#### To do
Transcribe the listing exactly, leaving out every picture.
┌─ Source material
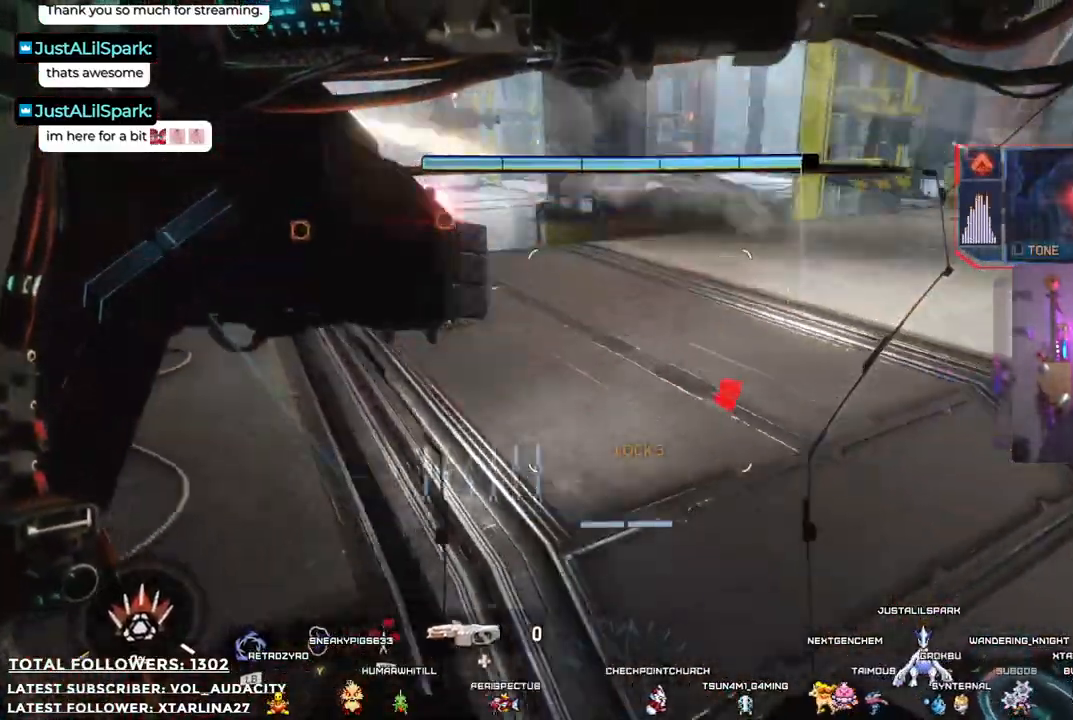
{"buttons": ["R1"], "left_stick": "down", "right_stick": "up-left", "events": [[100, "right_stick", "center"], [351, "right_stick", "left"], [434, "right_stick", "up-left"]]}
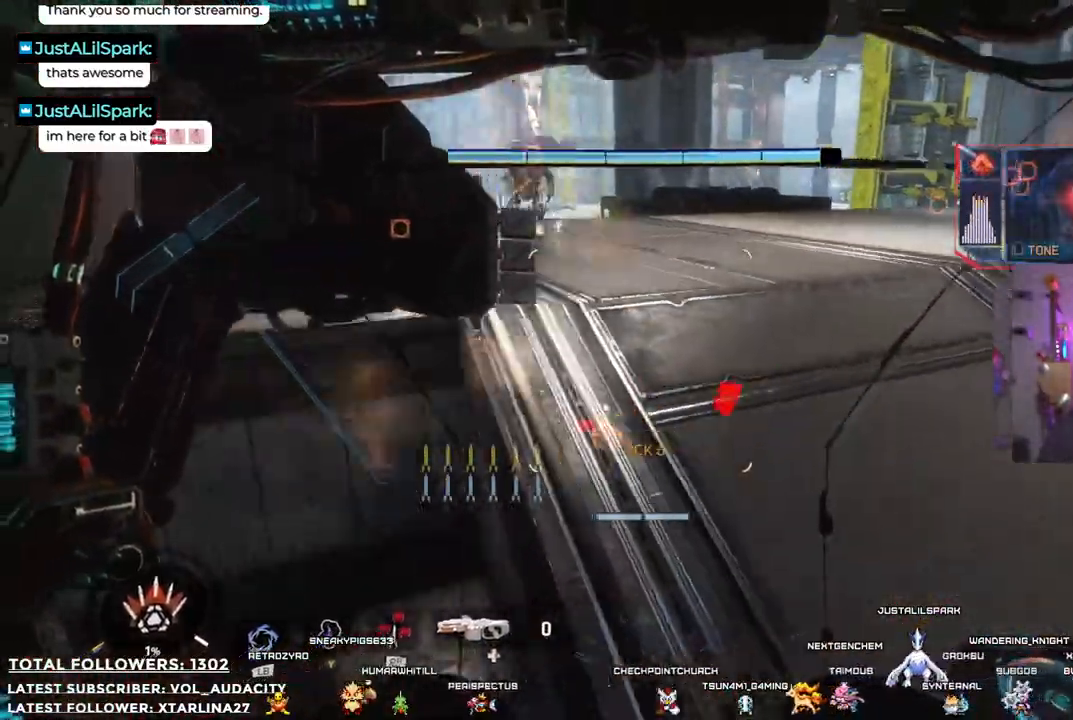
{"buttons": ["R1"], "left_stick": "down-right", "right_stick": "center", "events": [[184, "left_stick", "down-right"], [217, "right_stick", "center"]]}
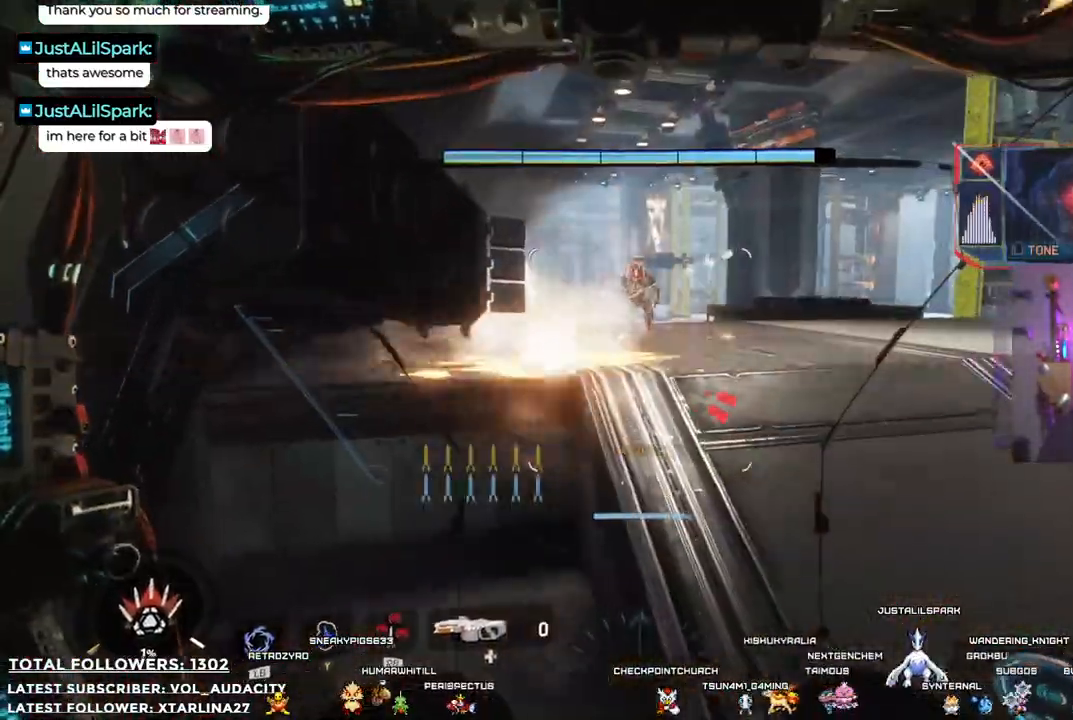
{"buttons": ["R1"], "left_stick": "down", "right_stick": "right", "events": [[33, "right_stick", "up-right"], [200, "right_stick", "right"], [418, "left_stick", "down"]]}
└─
#### Exercise result
{"buttons": ["R1"], "left_stick": "down", "right_stick": "up-left", "events": [[100, "right_stick", "center"], [351, "right_stick", "left"], [434, "right_stick", "up-left"]]}
{"buttons": ["R1"], "left_stick": "down-right", "right_stick": "center", "events": [[184, "left_stick", "down-right"], [217, "right_stick", "center"]]}
{"buttons": ["R1"], "left_stick": "down", "right_stick": "right", "events": [[33, "right_stick", "up-right"], [200, "right_stick", "right"], [418, "left_stick", "down"]]}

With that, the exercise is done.